Eva Mendes'e romantik jest




Çevremdeki kadınların 'yeni gözağrısı' Ryan efendi, bütün o ‘yakışıklılık ve yetenek’ yetmezmiş gibi ‘Altın Küre’sini eline aldığında yaptığı konuşmayla elimde kalan tek silah olan ‘romantikliğim’i de yerin dibine soktu. Salondaki onca ‘egosu şişkin’ erkeğin gözlerinin içine bakarak ekranları başındaki milyonlarca izleyicinin önünde sevgilisi ve çocuğunun annesi Eva Mendes’e teşekkür etti: “Özellikle bir kişiye teşekkür etmek istiyorum. Ben şarkı söyleyip, dans edip, piyano çalıp hayatımın en muhteşem tecrübesini yaşarken, o bir yandan evde kızımızı büyütüyor, ikincisinin hamileliğini yaşıyor ve kardeşinin kanserle savaşında ona destek oluyordu.
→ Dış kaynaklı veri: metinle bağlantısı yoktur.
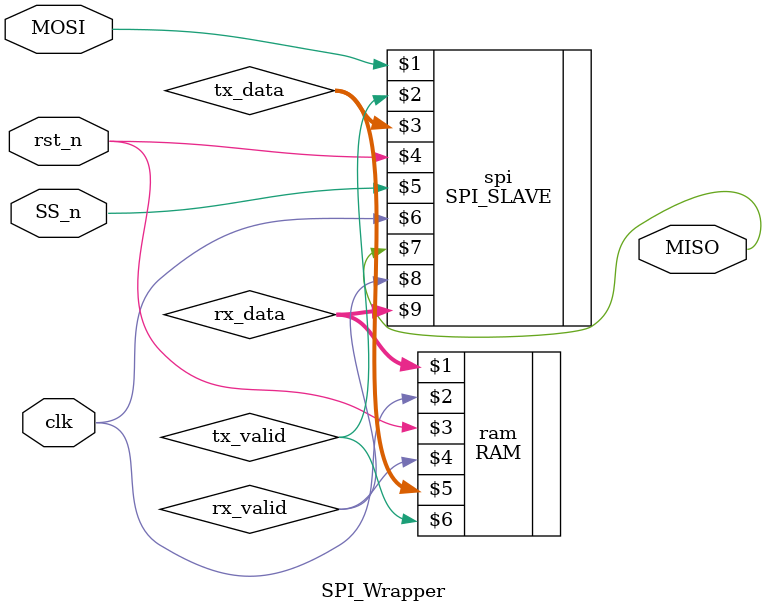
<source format=v>


module SPI_Wrapper(MISO,MOSI,SS_n,clk,rst_n);

parameter MEM_DEPTH = 256;
parameter ADDR_SIZE = 8;

input MOSI,SS_n,clk,rst_n;
output MISO;
wire[9:0] rx_data;
wire[7:0] tx_data;
wire tx_valid,rx_valid;

RAM #(MEM_DEPTH,ADDR_SIZE) ram(rx_data,clk,rst_n,rx_valid,tx_data,tx_valid);
SPI_SLAVE spi(MOSI,tx_valid,tx_data,rst_n,SS_n,clk,MISO,rx_valid,rx_data);

endmodule
</source>
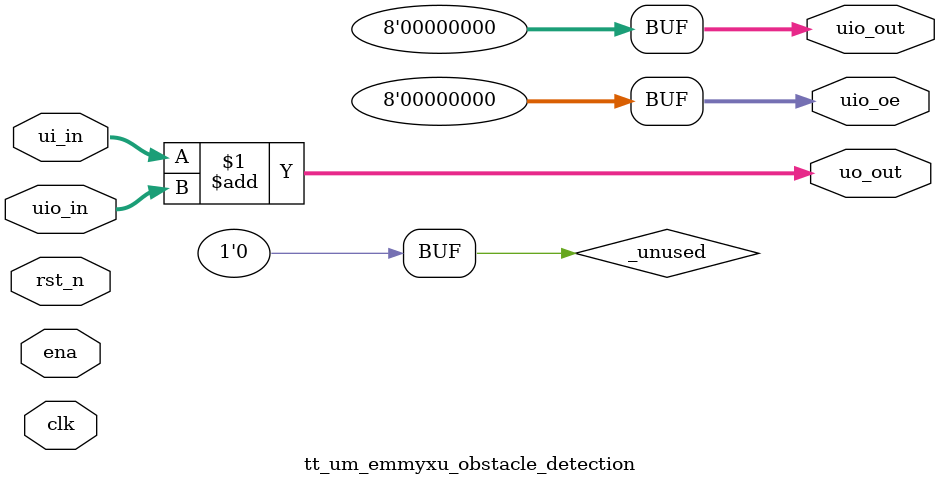
<source format=v>
/*
 * Copyright (c) 2024 Your Name
 * SPDX-License-Identifier: Apache-2.0
 */

`default_nettype none

module tt_um_emmyxu_obstacle_detection (
    input  wire [7:0] ui_in,    // Dedicated inputs
    output wire [7:0] uo_out,   // Dedicated outputs
    input  wire [7:0] uio_in,   // IOs: Input path
    output wire [7:0] uio_out,  // IOs: Output path
    output wire [7:0] uio_oe,   // IOs: Enable path (active high: 0=input, 1=output)
    input  wire       ena,      // always 1 when the design is powered, so you can ignore it
    input  wire       clk,      // clock
    input  wire       rst_n     // reset_n - low to reset
);

  // All output pins must be assigned. If not used, assign to 0.
  assign uo_out  = ui_in + uio_in;  // Example: ou_out is the sum of ui_in and uio_in
  assign uio_out = 0;
  assign uio_oe  = 0;

  // List all unused inputs to prevent warnings
  wire _unused = &{ena, clk, rst_n, 1'b0};

endmodule

</source>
Eğer o bütün bu yükü sırtlanmasa ben bu tecrübeyi yaşayamazdım ve bu gece benim dışımda biri karşınızda olurdu. Teşekkürler canımın içi... Bu ödülü onun kardeşi Juan Carlos Mendes’e adıyorum...”




Feminizm Ryan'a karşı




Töreni izleyen on binlerce kadını gözyaşlarına boğan, romantikliğiyle Romeo’yu bile hasetinden çatlatan Ryan Gosling efendi sahneden inerken, içimden “I hate you yan” diye bağırıp bir yandan da tıpkı ‘trene bakar gibi’ onu izliyordum. Ta ki düne kadar! The Independet Gazetesi’nden Narjas Zatat, önceki günkü yazısında Ryan Gosling’in konuşmasının hiç de ‘şirin’ olmadığını, düpedüz 'cinsiyetçi' olduğunu belirtip bizim 'yakışıklıyı' yerin dibine sokuyordu;) Zatat’a göre Gosling’in konuşması Hollywood’daki cinsiyetçiliğin dışa vurumuydu. 1206 filmde diyalogların yüzde 60-90’ının erkeklere ait olduğunu belirten Narjas Zatat, ilişkilerde kadınların evde kalıp çocuklarla ya da hasta/yaşlı akrabalarla ilgilenmesinin kabul edildiğine isyan edip Ryan’cığımı feminizmin bayrağıyla dövüyordu: “Gosling’in konuşması rahatsız edici bir şekilde ‘Her başarılı erkeğin arkasında bir kadın vardır’ sözünü akıllara getiriyor. Hayır o arkanızda değil hemen yanınızda! (Ryan) Belki seyircilere gelecek sefer senin evde kalıp daha çok yardım edeceğini söylersin...”




Kaba ve aptalca bir yazı




Bir okur Narjas Zatat’ın yazısı için “Kaba, aptalca bir yazı! Bunun yayınlanmasına nasıl izin verirsiniz” yazmış. Bir başkası “Eşine ettiğiniz nazik bir teşekkürü ‘cinsiyetçilik’le karıştırmak da neyin nesi!” diye isyan ediyordu. Bir okur ise “Hayatta 3 şey kesindir: 1-Ölüm... 2-Vergiler... 3-Bir feministin şikâyet edemeyeceği şey yoktur!..” diye tiye alıyordu yazıyı. Zatat’ın ‘yersiz duyarı’yla ilgili ben de çok şey söyleyebilirim ama en başta da söylediğim gibi taaa Patrick Swayze’den beri bu ‘Hollywood yakışıklıları’na kılım! O yüzden “Yürü be Narjas Zatat” diyorum... Senin de boyun devrilsin Ryan Gosling!